07 March 2011

Family recipe Monday: cakes and angels

Women's History Month challenge for March 7 — Share a favorite recipe from your mother or grandmother’s kitchen. Why is this dish your favorite? If you don’t have one that’s been passed down, describe a favorite holiday or other meal you shared with your family.





Perfectly timed to coincide with the regular Family Recipe Monday here, isn't it?


I have been working on a lot on family genealogy lately (bad cold + great cold meds = phenomenal ability to focus on hundreds of fine-print census records). What is most apparent from the rowdy family history is that Southern cooking may actually be encoded in our genes. Both sides moved south and west as fast as they could, it seems, but not north and not back east. They liked Tennessee, Georgia, Mississippi, and Arkansas a lot, then started taking over Oklahoma and Texas. In the Depression, they headed out for California in large numbers. Some of them stopped for a bit in New Mexico. But few of them ventured north of Oklahoma, and none ever seemed to wander back North. (Being contrary, I did, but then I retraced the wagon routes back west to the Dakotas.)

The older girls in our line were great cooks, but not great believers in writing down things they knew how to do in their sleep. I'm running the Yellow Angel Food Cake recipe first in honor of Gran Brooks (Mary Marcella Walker, for those of you keeping up with this month's saga), who was a phenomenal cook. She moved back to Oklahoma and ran a boarding house when she was widowed. Her claim to fame as a young cook was being able to make a perfect angel food cake on  a wood-fired stove. I heard that when I was little, but it did not register until I was grown, and now I'm just stunned.

Yellow angel food cake


5 eggs
½ cup cold water
1 ½ cups flour
½ tsp baking powder
1 ½ cups sugar, sifted 4 times
¼ tsp salt
1 tsp orange extract
¾ tsp cream of tartar

Separate eggs, beat yolks until foamy, add water and beat until lemon colored. Sift flour to which baking powder has been added. Sift sugar 4 times and add to egg yolks, beating vigorously. Add flour a little at a time, beating well. Flavor, beat egg whites until foamy. Add cream of tartar and beat until stiff. Fold carefully into yellow mixture. Pour into ungreased pan. Bake one hour, increasing heat after the first 15 minutes.

Don't skimp on the sifting, and be sure to use the right pan. If you have and strawberries left over from the next recipe, they'd be good served with the angel food cake.

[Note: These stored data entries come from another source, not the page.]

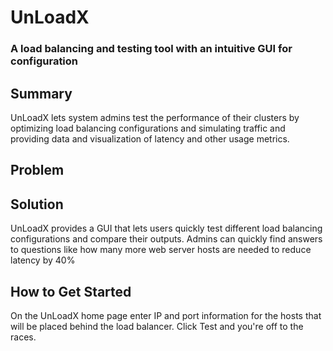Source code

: # UnLoadX #

### A load balancing and testing tool with an intuitive GUI for configuration ###


## Summary ##
UnLoadX lets system admins test the performance of their clusters by optimizing load
balancing configurations and simulating traffic and providing data and visualization
of latency and other usage metrics.



## Problem ##

## Solution ##
UnLoadX provides a GUI that lets users quickly test different load balancing configurations
and compare their outputs. Admins can quickly find answers to questions like how
many more web server hosts are needed to reduce latency by 40%

## How to Get Started ##
On the UnLoadX home page enter IP and port information for the hosts that will be
placed behind the load balancer. Click Test and you're off to the races.
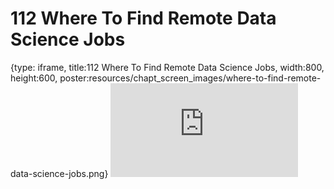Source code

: # 112 Where To Find Remote Data Science Jobs
 
{type: iframe, title:112 Where To Find Remote Data Science Jobs, width:800, height:600, poster:resources/chapt_screen_images/where-to-find-remote-data-science-jobs.png}
![](https://datatrail-jhu.github.io/DataTrail_ReOrg/no_toc/where-to-find-remote-data-science-jobs.html)
 

 
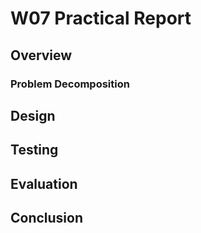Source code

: 

# W07 Practical Report

## Overview



### Problem Decomposition



## Design

## Testing

## Evaluation

## Conclusion


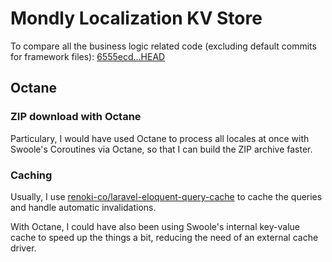 # Mondly Localization KV Store

To compare all the business logic related code (excluding default commits for framework files): [6555ecd...HEAD](https://github.com/rennokki/mondly-localization-kv-store/compare/6555ecd...HEAD)

## Octane

### ZIP download with Octane

Particulary, I would have used Octane to process all locales at once with Swoole's Coroutines via Octane, so that I can build the ZIP archive faster.

### Caching

Usually, I use [renoki-co/laravel-eloquent-query-cache](https://gituhb.com/renoki-co/laravel-eloquent-query-cache) to cache the queries and handle automatic invalidations.

With Octane, I could have also been using Swoole's internal key-value cache to speed up the things a bit, reducing the need of an external cache driver.
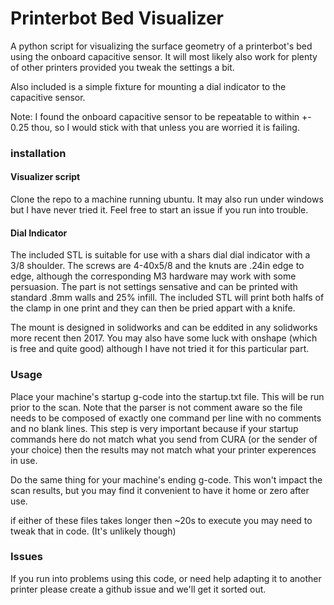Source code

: # Printerbot Bed Visualizer

A python script for visualizing the surface geometry of a printerbot's bed using
the onboard capacitive sensor. It will most likely also work for plenty of other
printers provided you tweak the settings a bit. 

Also included is a simple fixture for mounting a dial indicator to the 
capacitive sensor. 

Note: I found the onboard capacitive sensor to be
repeatable to within +- 0.25 thou, so I would stick with that unless you are 
worried it is failing. 

### installation

#### Visualizer script
Clone the repo to a machine running ubuntu. It may also run under windows but
I have never tried it. Feel free to start an issue if you run into trouble.  

#### Dial Indicator
The included STL is suitable for use with a shars dial dial indicator with a 
3/8 shoulder. The screws are 4-40x5/8 and the knuts are .24in edge to edge,
although the corresponding M3 hardware may work with some persuasion. The part 
is not settings sensative and can be printed with standard .8mm walls and 25% 
infill. The included STL will print both halfs of the clamp in one print and
they can then be pried appart with a knife.
 
The mount is designed in solidworks and can be eddited in any solidworks more
recent then 2017. You may also have some luck with onshape (which is free and 
quite good) although I have not tried it for this particular part. 

### Usage

Place your machine's startup g-code into the startup.txt file. This will be run
prior to the scan. Note that the parser is not comment aware so the file needs
to be composed of exactly one command per line with no comments and no blank
lines. This step is very important because if your startup commands here do not
match what you send from CURA (or the sender of your choice) then the results
may not match what your printer experences in use. 

Do the same thing for your machine's ending g-code. This won't impact the scan
results, but you may find it convenient to have it home or zero after use. 

if either of these files takes longer then ~20s to execute you may need to
tweak that in code. (It's unlikely though)

### Issues
If you run into problems using this code, or need help adapting it to another 
printer please create a github issue and we'll get it sorted out. 

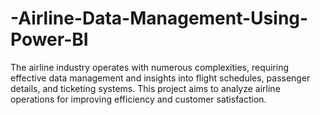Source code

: # -Airline-Data-Management-Using-Power-BI
 The airline industry operates with numerous complexities, requiring effective data management and insights into flight schedules, passenger details, and ticketing systems. This project aims to analyze airline operations for improving efficiency and customer satisfaction.
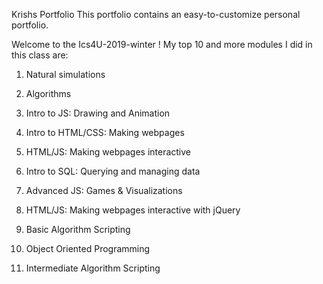 Krishs Portfolio
This portfolio contains an easy-to-customize personal portfolio.


Welcome to the Ics4U-2019-winter ! My top 10 and more modules I did in this class are:

1. Natural simulations

2. Algorithms

3. Intro to JS: Drawing and Animation

4. Intro to HTML/CSS: Making webpages

5. HTML/JS: Making webpages interactive

6. Intro to SQL: Querying and managing data

7. Advanced JS: Games & Visualizations

8. HTML/JS: Making webpages interactive with jQuery

9. Basic Algorithm Scripting

10. Object Oriented Programming

11. Intermediate Algorithm Scripting

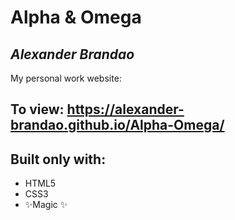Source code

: # Alpha & Omega 
## _Alexander Brandao_



My personal work website:

## To view: https://alexander-brandao.github.io/Alpha-Omega/
## Built only with: 
- HTML5
- CSS3
- ✨Magic ✨
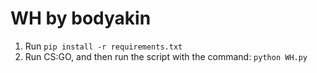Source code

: # WH by bodyakin
1. Run `pip install -r requirements.txt`
2. Run CS:GO, and then run the script with the command: `python WH.py`
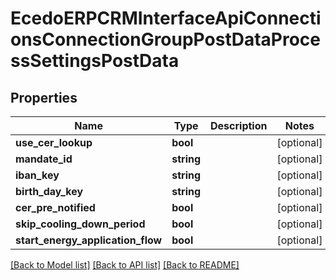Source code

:# EcedoERPCRMInterfaceApiConnectionsConnectionGroupPostDataProcessSettingsPostData

## Properties
Name | Type | Description | Notes
------------ | ------------- | ------------- | -------------
**use_cer_lookup** | **bool** |  | [optional] 
**mandate_id** | **string** |  | [optional] 
**iban_key** | **string** |  | [optional] 
**birth_day_key** | **string** |  | [optional] 
**cer_pre_notified** | **bool** |  | [optional] 
**skip_cooling_down_period** | **bool** |  | [optional] 
**start_energy_application_flow** | **bool** |  | [optional] 

[[Back to Model list]](../README.md#documentation-for-models) [[Back to API list]](../README.md#documentation-for-api-endpoints) [[Back to README]](../README.md)


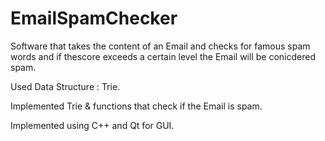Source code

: # EmailSpamChecker
Software that takes the content of an Email and checks for famous spam words and if thescore exceeds a certain level the Email will be conicdered spam.

Used Data Structure : Trie.

Implemented Trie & functions that check if the Email is spam.

Implemented using C++ and Qt for GUI.
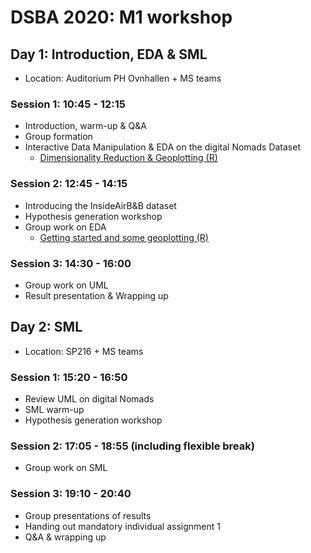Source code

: # DSBA 2020: M1 workshop 

## Day 1: Introduction, EDA & SML
* Location: Auditorium PH Ovnhallen + MS teams

### Session 1: 10:45 - 12:15
* Introduction, warm-up & Q&A
* Group formation
* Interactive Data Manipulation & EDA on the digital Nomads Dataset
  * [Dimensionality Reduction & Geoplotting (R)](https://sds-aau.github.io/SDS-master/M1/Notebooks/exercises/UML_workshop_digital_nomads.nb.html)

### Session 2: 12:45 - 14:15
* Introducing the InsideAirB&B dataset
* Hypothesis generation workshop
* Group work on EDA
  * [Getting started and some geoplotting (R)](https://sds-aau.github.io/SDS-master/M1/Notebooks/exercises/ML_workshop_insideAirBnB.nb.html)


### Session 3: 14:30 - 16:00
* Group work on UML
* Result presentation & Wrapping up


## Day 2: SML
* Location: SP216 + MS teams

### Session 1: 15:20 - 16:50
* Review UML on digital Nomads
* SML warm-up
* Hypothesis generation workshop

### Session 2: 17:05 - 18:55 (including flexible break)
* Group work on SML

### Session 3: 19:10 - 20:40
* Group presentations of results
* Handing out mandatory individual assignment 1
* Q&A & wrapping up
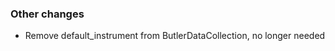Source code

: <!-- Delete the sections that don't apply -->

### Other changes

- Remove default_instrument from ButlerDataCollection, no longer needed
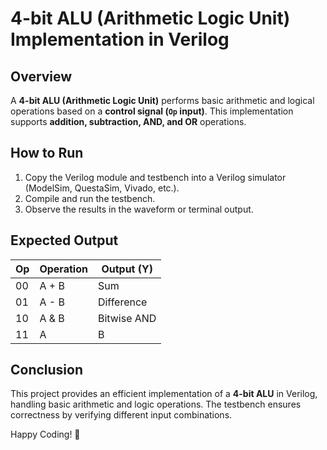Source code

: # 4-bit ALU (Arithmetic Logic Unit) Implementation in Verilog

## Overview
A **4-bit ALU (Arithmetic Logic Unit)** performs basic arithmetic and logical operations based on a **control signal (`Op` input)**. This implementation supports **addition, subtraction, AND, and OR** operations.

## How to Run
1. Copy the Verilog module and testbench into a Verilog simulator (ModelSim, QuestaSim, Vivado, etc.).
2. Compile and run the testbench.
3. Observe the results in the waveform or terminal output.

## Expected Output

| Op  | Operation | Output (Y) |
|-----|-----------|-----------|
| 00  | A + B     | Sum       |
| 01  | A - B     | Difference |
| 10  | A & B     | Bitwise AND |
| 11  | A | B     | Bitwise OR |

## Conclusion
This project provides an efficient implementation of a **4-bit ALU** in Verilog, handling basic arithmetic and logic operations. The testbench ensures correctness by verifying different input combinations.

Happy Coding! 🚀

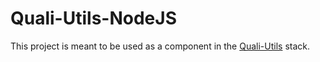 # Quali-Utils-NodeJS
This project is meant to be used as a component in the [Quali-Utils](https://github.com/arueth/Quali-Utils) stack.
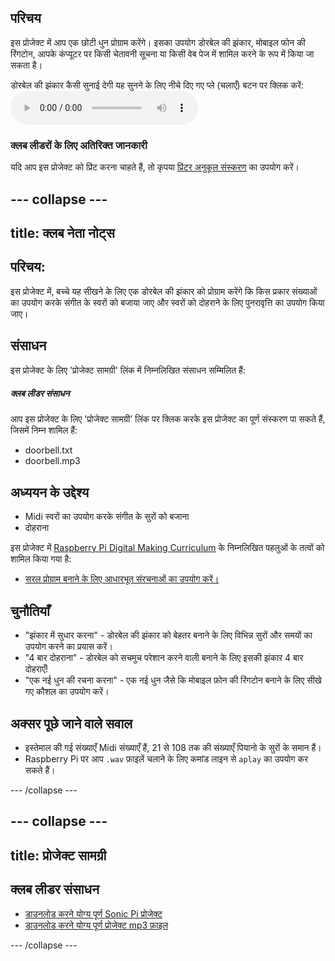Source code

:## परिचय

इस प्रोजेक्ट में आप एक छोटी धुन प्रोग्राम करेंगे। इसका उपयोग डोरबेल की झंकार, मोबाइल फोन की रिंगटोन, आपके कंप्यूटर पर किसी चेतावनी सूचना या किसी वेब पेज में शामिल करने के रूप में किया जा सकता है।

<div id="audio-preview" class="pdf-hidden">
  डोरबेल की झंकार कैसी सुनाई देगी यह सुनने के लिए नीचे दिए गए प्ले (चलाएँ) बटन पर क्लिक करें: <audio controls preload> <source src="resources/doorbell.mp3" type="audio/mpeg"> आपका ब्राउज़र <code>audio</code> तत्व का समर्थन नहीं करता है। </audio>
</div>

### क्लब लीडरों के लिए अतिरिक्त जानकारी

यदि आप इस प्रोजेक्ट को प्रिंट करना चाहते हैं, तो कृपया [प्रिंटर अनुकूल संस्करण](https://projects.raspberrypi.org/en/projects/compose-tune/print) का उपयोग करें।

## \--- collapse \---

## title: क्लब नेता नोट्स

## परिचय:

इस प्रोजेक्ट में, बच्चे यह सीखने के लिए एक डोरबेल की झंकार को प्रोग्राम करेंगे कि किस प्रकार संख्याओं का उपयोग करके संगीत के स्वरों को बजाया जाए और स्वरों को दोहराने के लिए पुनरावृत्ति का उपयोग किया जाए।

## संसाधन

इस प्रोजेक्ट के लिए 'प्रोजेक्ट सामग्री' लिंक में निम्नलिखित संसाधन सम्मिलित हैं:

##### क्लब लीडर संसाधन

आप इस प्रोजेक्ट के लिए 'प्रोजेक्ट सामग्री' लिंक पर क्लिक करके इस प्रोजेक्ट का पूर्ण संस्करण पा सकते हैं, जिसमें निम्न शामिल हैं:

* doorbell.txt
* doorbell.mp3

## अध्ययन के उद्देश्य

* Midi स्वरों का उपयोग करके संगीत के सुरों को बजाना
* दोहराना

इस प्रोजेक्ट में [Raspberry Pi Digital Making Curriculum](http://rpf.io/curriculum) के निम्नलिखित पहलुओं के तत्वों को शामिल किया गया है:

* [सरल प्रोग्राम बनाने के लिए आधारभूत संरचनाओं का उपयोग करें।](https://www.raspberrypi.org/curriculum/programming/creator)

## चुनौतियाँ

* "झंकार में सुधार करना" - डोरबेल की झंकार को बेहतर बनाने के लिए विभिन्न सुरों और समयों का उपयोग करने का प्रयास करें।
* "4 बार दोहराना" - डोरबेल को सचमुच परेशान करने वाली बनाने के लिए इसकी झंकार 4 बार दोहराएँ!
* "एक नई धुन की रचना करना" - एक नई धुन जैसे कि मोबाइल फ़ोन की रिंगटोन बनाने के लिए सीखे गए कौशल का उपयोग करें।

## अक्सर पूछे जाने वाले सवाल

* इस्तेमाल की गई संख्याएँ Midi संख्याएँ हैं, 21 से 108 तक की संख्याएँ पियानो के सुरों के समान हैं।
* Raspberry Pi पर आप `.wav` फ़ाइलें चलाने के लिए कमांड लाइन से `aplay` का उपयोग कर सकते हैं।

\--- /collapse \---

## \--- collapse \---

## title: प्रोजेक्ट सामग्री

## क्लब लीडर संसाधन

* [डाउनलोड करने योग्य पूर्ण Sonic Pi प्रोजेक्ट](resources/doorbell.txt)
* [डाउनलोड करने योग्य पूर्ण प्रोजेक्ट mp3 फ़ाइल](resources/doorbell.mp3)

\--- /collapse \---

The next recipe was a very popular one for family birthday cakes. It's definitely a time-saver from the 1950s, with the boxed mix in use. It was still wonderful. The older girls would have been appalled at the idea of buying a birthday cake (or any baked goods). Looking back on it, I think that they were right.

Strawberry cake


1 pkg. white cake mix
1 box strawberry Jell-O
1 cup Wesson oil
½ cup water
3 T flour
4 eggs
½ box frozen strawberries

Dump everything except berries into bowl and mix. Fold in strawberries last. Bake 25 to 30 minutes at 350* F. Makes 3 layers.


Icing
1 box powdered sugar
1 stick margarine
Remaining strawberries

--Lois Holmes, Vada Brooks Johnson


Happy Monday. Indulge a bit.

1 comment:

Paula said...

I think I'll be having dessert for dinner tonight!! Thanks for the yummy recipes!